TRY IT. Copy the entries exactly. Their pictures do not belong in the copy.

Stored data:

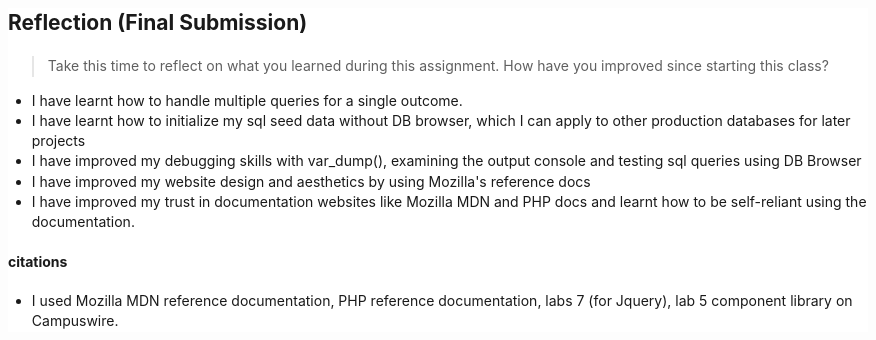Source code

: 
## Reflection (Final Submission)
> Take this time to reflect on what you learned during this assignment. How have you improved since starting this class?
- I have learnt how to handle multiple queries for a single outcome.
- I have learnt how to initialize my sql seed data without DB browser, which I can apply to other production databases for later projects
- I have improved my debugging skills with var_dump(), examining the output console and testing sql queries using DB Browser
- I have improved my website design and aesthetics by using Mozilla's reference docs
- I have improved my trust in documentation websites like Mozilla MDN and PHP docs and learnt how to be self-reliant using the documentation.

#### citations
- I used Mozilla MDN reference documentation, PHP reference documentation, labs 7 (for Jquery), lab 5 component library on Campuswire.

OUTPUT OF THE TASK.
Source code

: 
## Reflection (Final Submission)
> Take this time to reflect on what you learned during this assignment. How have you improved since starting this class?
- I have learnt how to handle multiple queries for a single outcome.
- I have learnt how to initialize my sql seed data without DB browser, which I can apply to other production databases for later projects
- I have improved my debugging skills with var_dump(), examining the output console and testing sql queries using DB Browser
- I have improved my website design and aesthetics by using Mozilla's reference docs
- I have improved my trust in documentation websites like Mozilla MDN and PHP docs and learnt how to be self-reliant using the documentation.

#### citations
- I used Mozilla MDN reference documentation, PHP reference documentation, labs 7 (for Jquery), lab 5 component library on Campuswire.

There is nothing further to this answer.